10:27 — OK, I’ve done this eclipse. I did get some probably over-exposed images surrounded by illuminated cloud of the bright disc reappearing. Now it’s halfway out, covered by clouds more often than not, my shin is hurting, and I’m getting cold. Next time, 2010!



Friday, February 15, 2008

100% chance of rain (they SAY)

It's been very dry so far this year. Several times probable showers have been predicted, but have come to naught. However, tomorrow the weather service has said 100% chance of thunderstorms, some heavy. We'll see. There were widespread light showers today in advance af the main event, but none in Denton. Sometimes I think we have a mystical force shield. I watch the weather underground animated radar, and the rainclouds approach Denton, split around us, and go on their way. There is now, at 11:35 pm, thunder and lightning to the southeast out my window, So maybe it will happen. Maybe I should go unplug the airport. All very well that I'm typing on an un-plugged-in laptop; there are electronics plugged in still.




11:50 — rain started a few minutes ago, tapered off, came again — light so far.

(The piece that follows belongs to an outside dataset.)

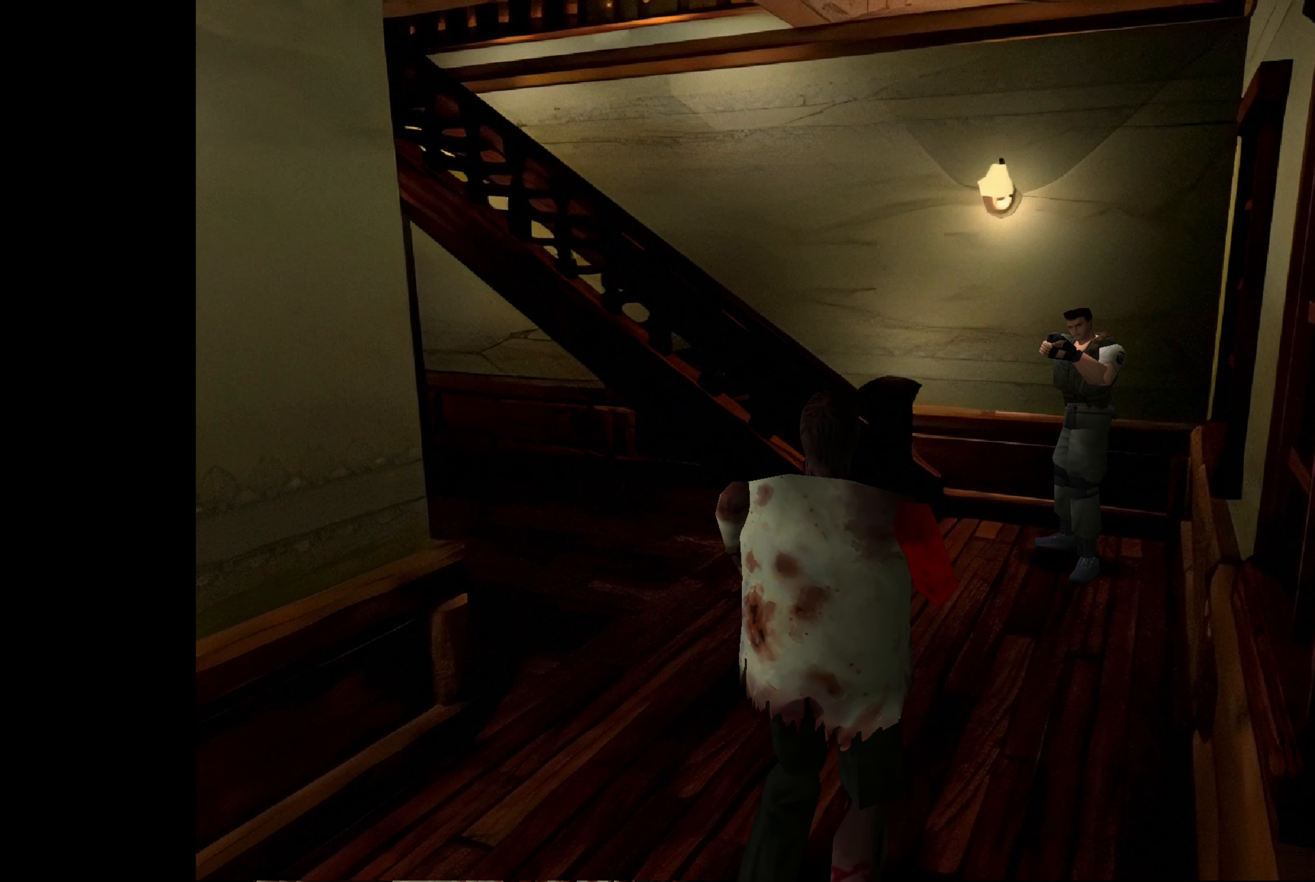
{"buttons": ["SQUARE"], "left_stick": "center", "right_stick": "center", "events": [[350, "CROSS", "down"], [450, "CROSS", "up"]]}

Thunder has quit. I think I'll gamble that the airport base won't get fried if I keep using it.

This is not rain associated with the cold front like I learned in junior high — that was I guess the rain we didn't participate in earlier today (today was in the upper thirties and cloudy all day, while yesterday was sunny and 70°F.) According to the NWS forecaster, this is the source of the rain expected tomorrow:

" Believe the main threat for the
next few hours will remain south of the County Warning Area where the boundary
resides and instability is greater. Instability over North Texas
will really begin to increase Saturday morning into the afternoon
as the upper level low approaches and the warm sector surges
north. New model data so far is still showing the warm sector
surging as far north as I-20 by middle Saturday afternoon with a
tornado threat in the far southeastern counties of North Texas. "


Well, at least we'll get enough to get wet. It rains a bit, stops a bit, rains a bit. Some lightning continues to the SE. Maybe the liverworts on the road bank at the Ridge will get enough to green up before the Neimans visit on Monday.